I know that she knows to not answer the phone or door & if something was wrong to wake me, but with how difficult she's been the last few days I really could've used that time one her instead.
I wish to god that I could get to another hospital, BUT up here if you've been seen by 1 hospital they will NOT see you at another, instead they urge you to go to your home hospital or where u plan on birthing, with of course the exception of the specialist hospitals in Toronto. This is the 1 time when living down there again would come in handy :-(
Anyway I'm off to try & get my youngest to sleep yet again as she's being the difficult 1 tonight & I'm EXHAUSTED.
Well last night was ABSOLUTE HELL !!! I couldn't get to sleep at all as the pains continued through the night.
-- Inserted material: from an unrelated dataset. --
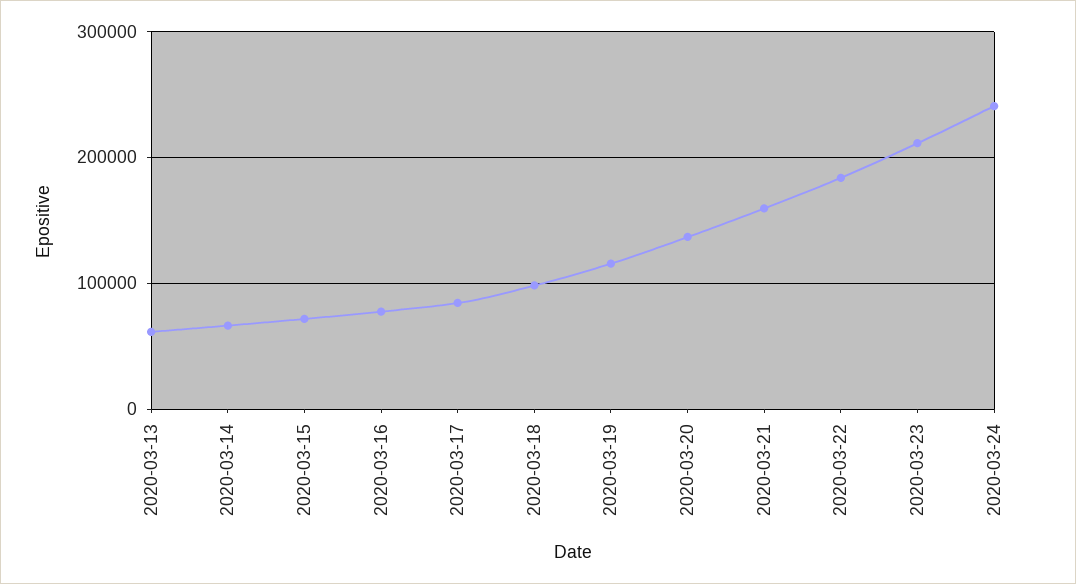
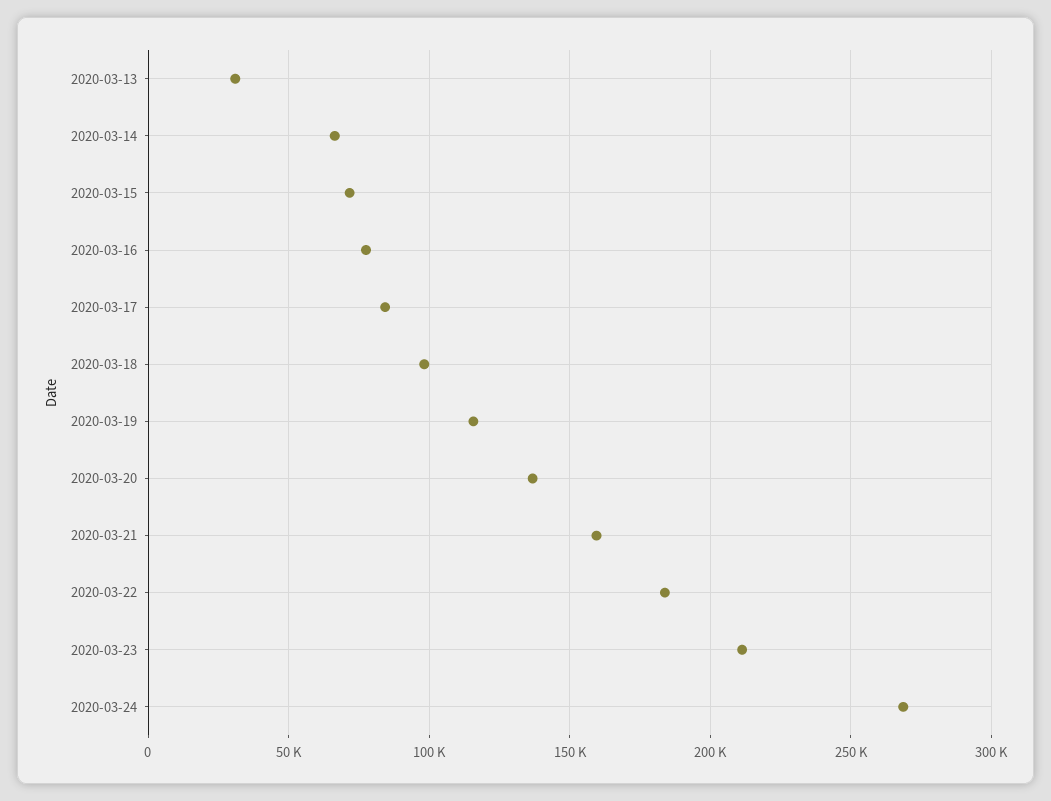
2020-03-13: 60000 -> 30000
2020-03-24: 240000 -> 270000

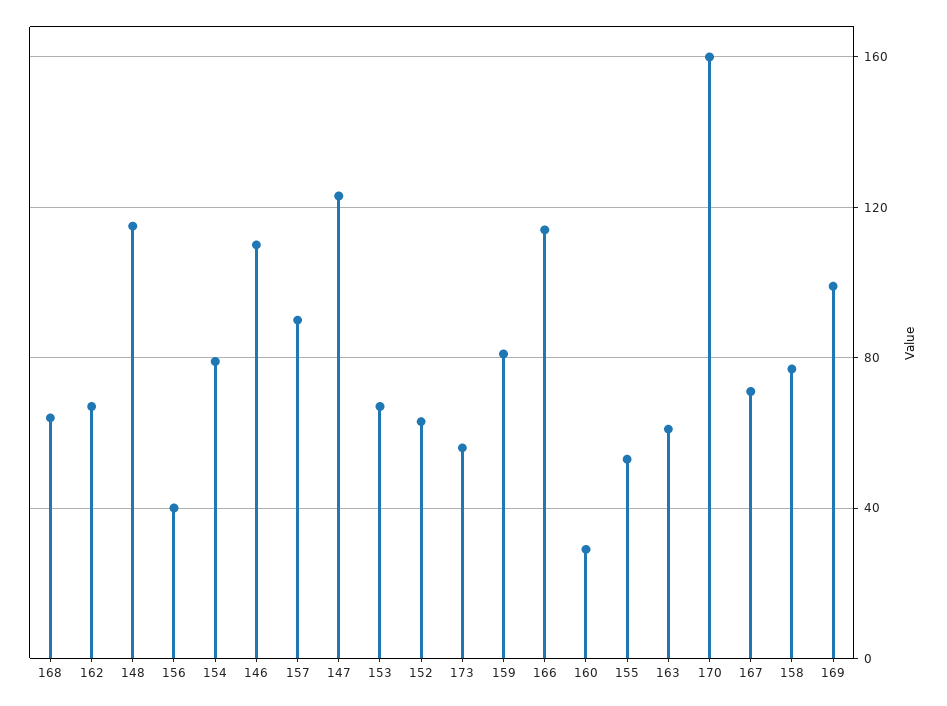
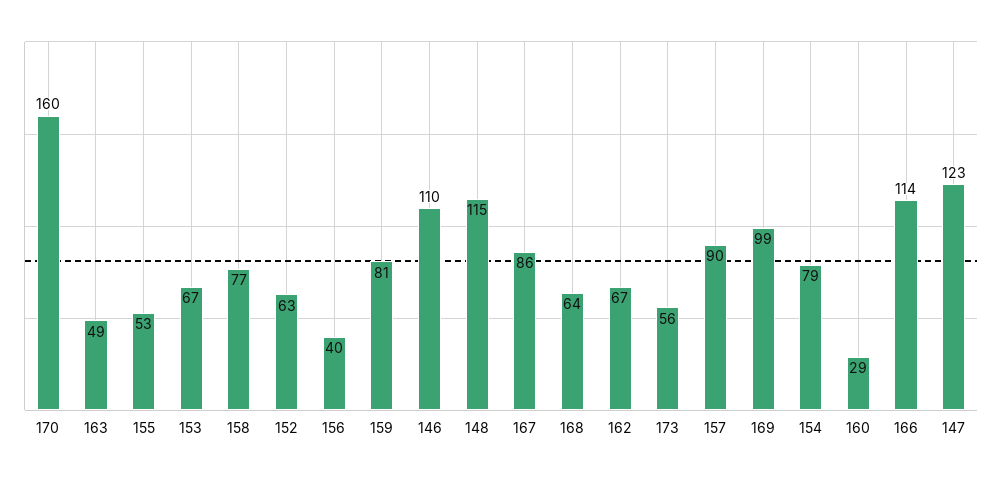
163: 60 -> 49
167: 70 -> 86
To make things even better the lady who lives above me decided to start vacuuming at 4am. I couldn't leave my apartment to complain as my oldest was asleep, youngest was wide awake from the noise & I was in pain, so I sent her a nice little message on facebook. This is what I wrote "are u kidding me? It's 4am on a SUNDAY & u're up there running a vacumm !!!! I think you need to re-investigate the noise by-law which prohibits ANY excessive noise after 11pm & before 8am. I'm asking nicely that you refrain from it in the future as I have 2 young children in my apartment & a new baby due in a few months. Next step will be contacting the board with a formal complaint & then if it continues I will have NO choice but to file a report for noise with the police.Trying to be nice, but when my kids & I get woken up by u banging a vacuum around at insane hours or the COUNTLESS times I've ignored the banging when Ben was up early.. it gets VERY draining as NO ONE in my apartment sleeps then." I thought it was to the point enough, but still polite considering it was after 4am. Instead I get a response back claiming I'm harassing her & she's filing charges. WOW !
I noticed when I got my new prescription for my Fentanyl that these particular patches weren't lasting more then 36 hours IF I was lucky. Last night I put a new 1 on & within 12 hours I was in such horrible pain & withdrawals I thought I was gonna die. My girls sat here & had to watch while I was kicking & screaming in agony. I was freezing cold yet soaked in sweat. My heart was racing, hands & feet were ice cold & I couldn't see straight. I called over to the pharmacy & explained the problem. Apparently I'm not the only person who has had issues with that particular lot group, so they asked for me to bring them 1 of them & issued a new 1. They're calling the manufacturer to report the issue & will let me know tomorrow about replacing the rest of the prescription as I can't be changing them every 10 hours. While leaving the girls saw their "donor" & started screaming that they wanted him. I was in too much pain to try & argue it or avoid it so I gave in & let him come back. I dunno what I was thinking, maybe hoping that we could sit & talk. I do love him still, but he's put me through such hell that I'm terrified to even think of letting him back in. I got him to put the new patch on & thankfully it only took a few hours for it to work, but when it did kick in I fell sound asleep, I think from the sheer exhaustion of no sleep for the last 2 days. 2 hours later I woke up to my youngest screaming she wanted mommy & my oldest arguing with her father. So nice to know that he hasn't grown up at all.
I'm on the fence on whether I should let him stay the rest of the day & have him leave after the kids go to bed, let him stay & try to talk later, OR get his *** out now? HELP !?!?
Thanks ladies for reading the LONG posts & for your help. Any suggestions for the pregnancy pains, back pains, med issues & marriage crap is appreciated.